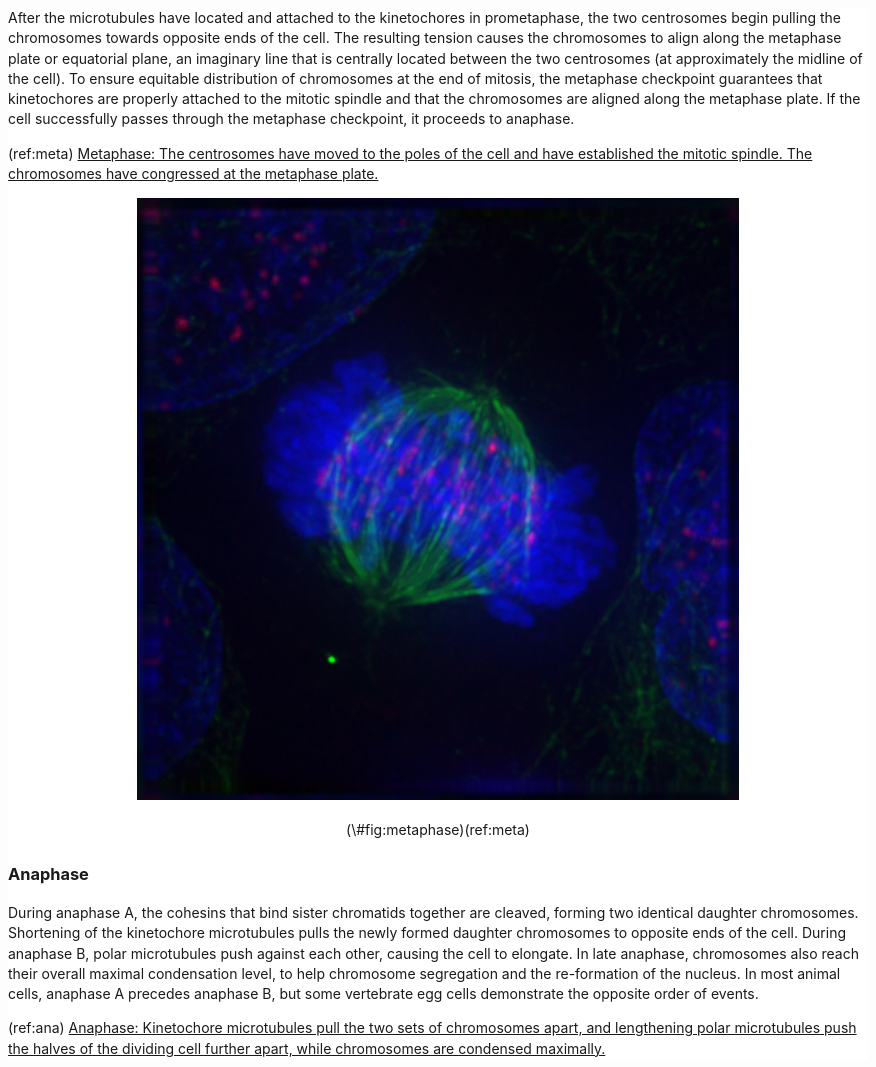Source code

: After the microtubules have located and attached to the kinetochores in prometaphase, the two centrosomes begin pulling the chromosomes towards opposite ends of the cell. The resulting tension causes the chromosomes to align along the metaphase plate or equatorial plane, an imaginary line that is centrally located between the two centrosomes (at approximately the midline of the cell). To ensure equitable distribution of chromosomes at the end of mitosis, the metaphase checkpoint guarantees that kinetochores are properly attached to the mitotic spindle and that the chromosomes are aligned along the metaphase plate. If the cell successfully passes through the metaphase checkpoint, it proceeds to anaphase.

(ref:meta) [Metaphase: The centrosomes have moved to the poles of the cell and have established the mitotic spindle. The chromosomes have congressed at the metaphase plate.](https://commons.wikimedia.org/wiki/File:MetaphaseIF.jpg)

<div class="figure" style="text-align: center">
<img src="./figures/reproduction/MetaphaseIF.jpg" alt="(ref:meta)" width="70%" />
<p class="caption">(\#fig:metaphase)(ref:meta)</p>
</div>

### Anaphase

During anaphase A, the cohesins that bind sister chromatids together are cleaved, forming two identical daughter chromosomes. Shortening of the kinetochore microtubules pulls the newly formed daughter chromosomes to opposite ends of the cell. During anaphase B, polar microtubules push against each other, causing the cell to elongate. In late anaphase, chromosomes also reach their overall maximal condensation level, to help chromosome segregation and the re-formation of the nucleus. In most animal cells, anaphase A precedes anaphase B, but some vertebrate egg cells demonstrate the opposite order of events.

(ref:ana) [Anaphase: Kinetochore microtubules pull the two sets of chromosomes apart, and lengthening polar microtubules push the halves of the dividing cell further apart, while chromosomes are condensed maximally.](https://commons.wikimedia.org/wiki/File:Anaphase_IF.jpg)

<div class="figure" style="text-align: center">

•••••

Transcribe the entries above word for word, but leave every picture out of your copy.

Source code

: After the microtubules have located and attached to the kinetochores in prometaphase, the two centrosomes begin pulling the chromosomes towards opposite ends of the cell. The resulting tension causes the chromosomes to align along the metaphase plate or equatorial plane, an imaginary line that is centrally located between the two centrosomes (at approximately the midline of the cell). To ensure equitable distribution of chromosomes at the end of mitosis, the metaphase checkpoint guarantees that kinetochores are properly attached to the mitotic spindle and that the chromosomes are aligned along the metaphase plate. If the cell successfully passes through the metaphase checkpoint, it proceeds to anaphase.

(ref:meta) [Metaphase: The centrosomes have moved to the poles of the cell and have established the mitotic spindle. The chromosomes have congressed at the metaphase plate.](https://commons.wikimedia.org/wiki/File:MetaphaseIF.jpg)

<div class="figure" style="text-align: center">
<img src="./figures/reproduction/MetaphaseIF.jpg" alt="(ref:meta)" width="70%" />
<p class="caption">(\#fig:metaphase)(ref:meta)</p>
</div>

### Anaphase

During anaphase A, the cohesins that bind sister chromatids together are cleaved, forming two identical daughter chromosomes. Shortening of the kinetochore microtubules pulls the newly formed daughter chromosomes to opposite ends of the cell. During anaphase B, polar microtubules push against each other, causing the cell to elongate. In late anaphase, chromosomes also reach their overall maximal condensation level, to help chromosome segregation and the re-formation of the nucleus. In most animal cells, anaphase A precedes anaphase B, but some vertebrate egg cells demonstrate the opposite order of events.

(ref:ana) [Anaphase: Kinetochore microtubules pull the two sets of chromosomes apart, and lengthening polar microtubules push the halves of the dividing cell further apart, while chromosomes are condensed maximally.](https://commons.wikimedia.org/wiki/File:Anaphase_IF.jpg)

<div class="figure" style="text-align: center">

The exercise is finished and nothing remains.